▶ _Given text_

* * * * * * * * *

Interpretation of PCA

classic Classic list List threaded Threaded
6 messages Options
Reply | Threaded
Open this post in threaded view
|

Interpretation of PCA

Barry-43
Dear All,

I have started to look at PCA in SPSS and have a question regarding
iterpreting some of the output, and how this relates to the "mathematical
theory".  I have the definition of PCA (greatly simplified) for the first
component:

For an (n x p) matrix of raw (unstandardised) data X, the 1st PC can be
given by

Y = a1X1 + a2X2 + ..... + apXp

where Y is an n x 1 matrix (of new component scores?), ai is an element of
the eigenvector which corresponds to the largest eigenvalue of the
correlation matrix, and Xi is 1 x n matrix corresponding to row i of the
data matrix X.

So, then I run PCA (unrotated) in SPSS and get, amongst other things, (1)
the (loadings) Component Matrix, (2) the Component Score Coefficient
Matrix, and (3) the factor scores, which are saved in my SPSS data sheet.

So basically, my question is, where in the SPSS output, if anywhere, is my
Y matrix in the above definition, and my weighting values ai?

* * * * * * * * *

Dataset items
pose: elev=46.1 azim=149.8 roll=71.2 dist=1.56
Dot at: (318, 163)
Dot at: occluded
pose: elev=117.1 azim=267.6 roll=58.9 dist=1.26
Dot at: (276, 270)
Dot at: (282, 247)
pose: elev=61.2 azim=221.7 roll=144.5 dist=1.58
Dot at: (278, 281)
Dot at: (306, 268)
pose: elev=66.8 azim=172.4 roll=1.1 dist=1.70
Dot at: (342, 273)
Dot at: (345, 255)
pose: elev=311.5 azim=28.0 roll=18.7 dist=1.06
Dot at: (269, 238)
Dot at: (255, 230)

* * * * * * * * *

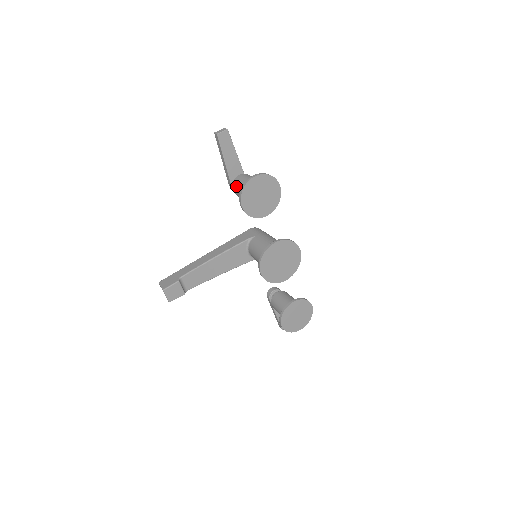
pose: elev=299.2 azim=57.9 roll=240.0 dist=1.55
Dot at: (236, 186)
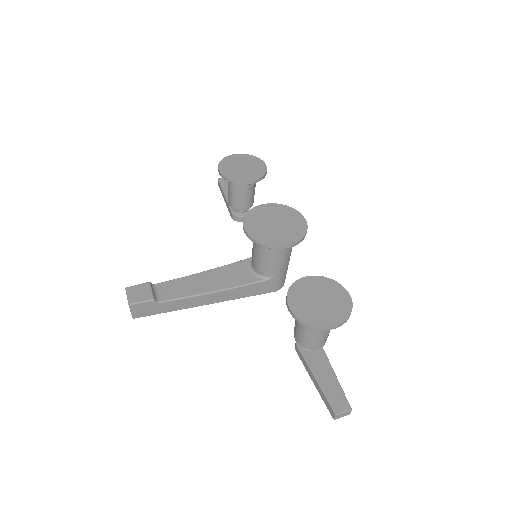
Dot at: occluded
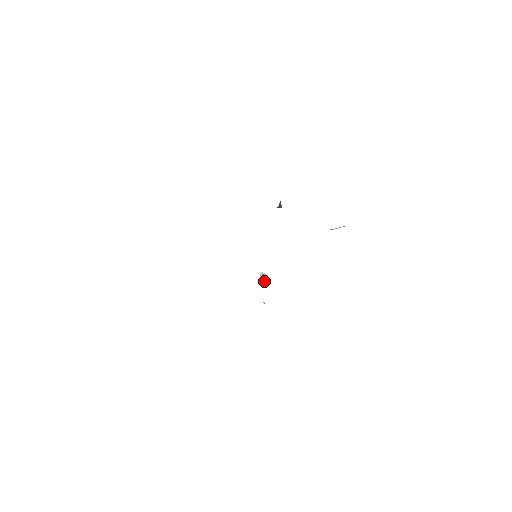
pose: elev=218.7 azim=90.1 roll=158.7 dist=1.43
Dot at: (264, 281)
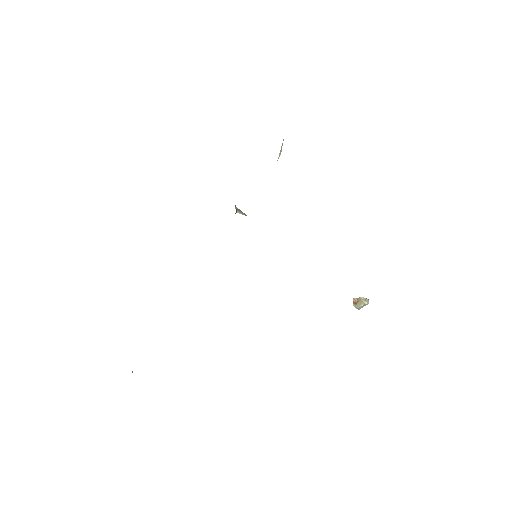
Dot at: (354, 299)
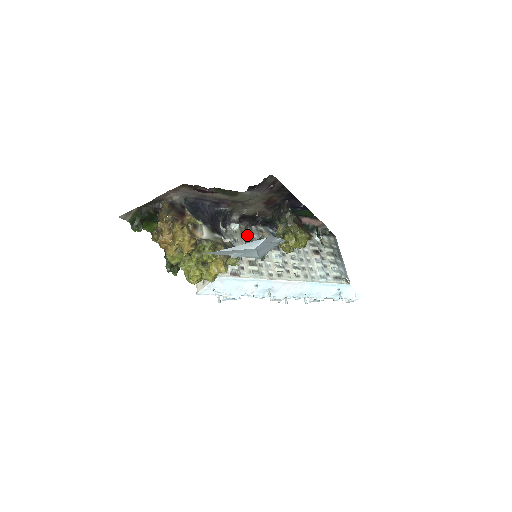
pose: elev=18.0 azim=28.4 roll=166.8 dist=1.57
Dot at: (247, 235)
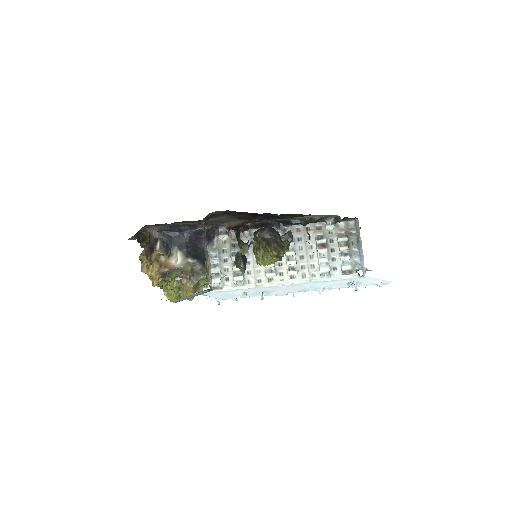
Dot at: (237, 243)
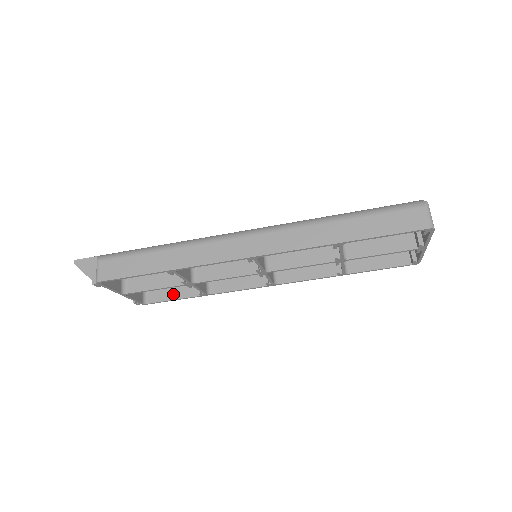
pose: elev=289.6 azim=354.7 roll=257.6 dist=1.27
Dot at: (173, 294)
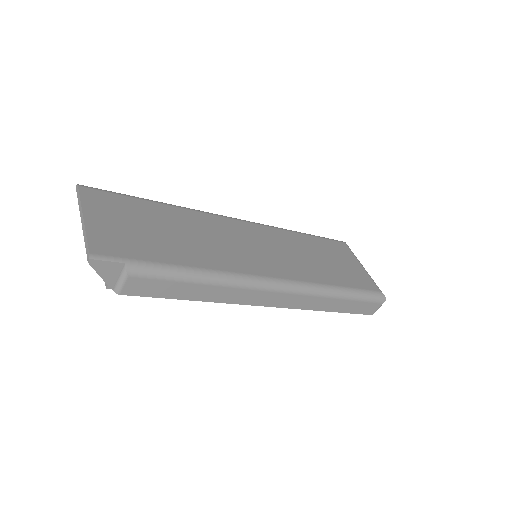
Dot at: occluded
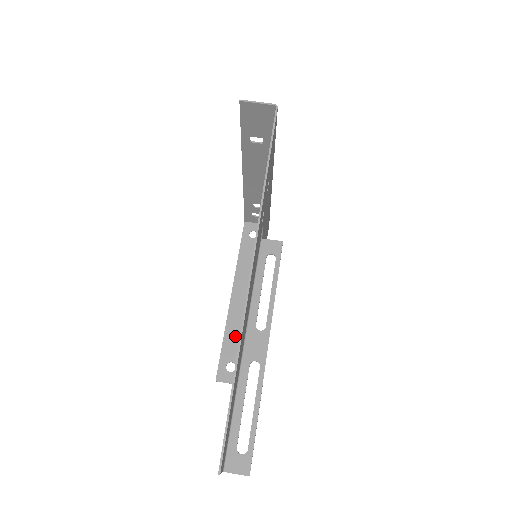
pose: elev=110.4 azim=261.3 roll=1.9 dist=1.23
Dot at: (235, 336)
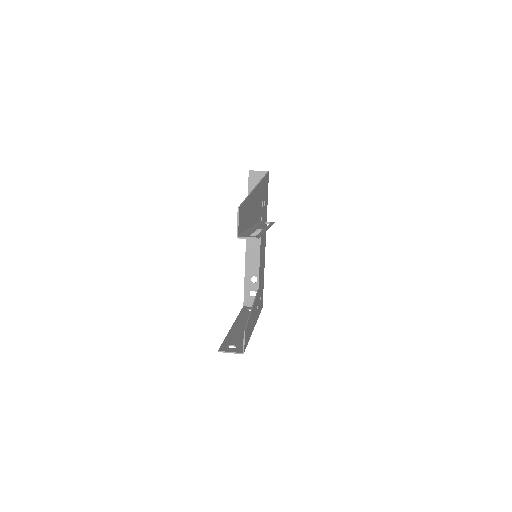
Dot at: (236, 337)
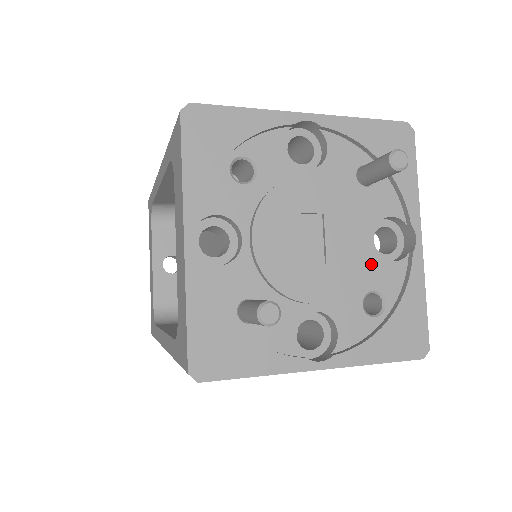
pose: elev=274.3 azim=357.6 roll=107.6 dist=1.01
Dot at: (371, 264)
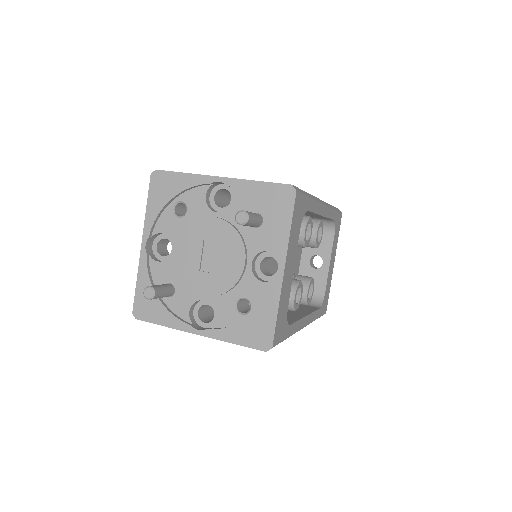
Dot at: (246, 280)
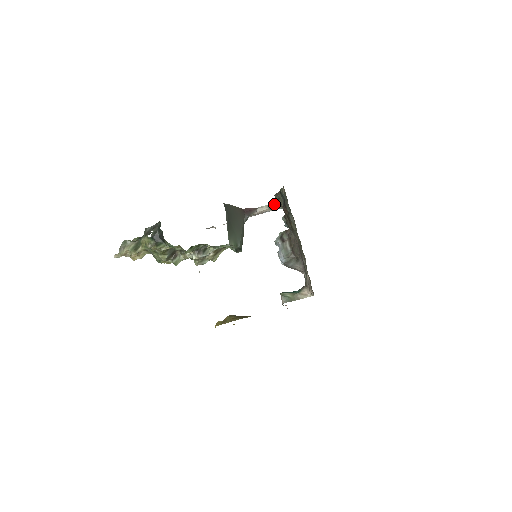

* * * * * * * * *

▶ _Jobs_
a: Decide whether each statement agrees with the PCA thread, answering yes or no and quoting the words of the thread that settle it: (i) The poster ran a rotated PCA in SPSS. (ii) The factor scores are saved in the poster's SPSS data sheet. (iii) The definition given treats X as a matrix of standardized data.
b: Update the lines of the listing starting at the line that contains "pose: elev=311.5 azim=28.0" and ending at the line that contains "Dot at: (255, 230)", putting "view" in place of "pose" and leaving everything else unchanged. Give only those lines.
The forum thread and the listing are unrelated to each other.

▶ _Answers to the exercises_
a:
(i) No: "I run PCA (unrotated) in SPSS"
(ii) Yes: "the factor scores, which are saved in my SPSS data sheet"
(iii) No: "For an (n x p) matrix of raw (unstandardised) data X"

b:
view: elev=311.5 azim=28.0 roll=18.7 dist=1.06
Dot at: (269, 238)
Dot at: (255, 230)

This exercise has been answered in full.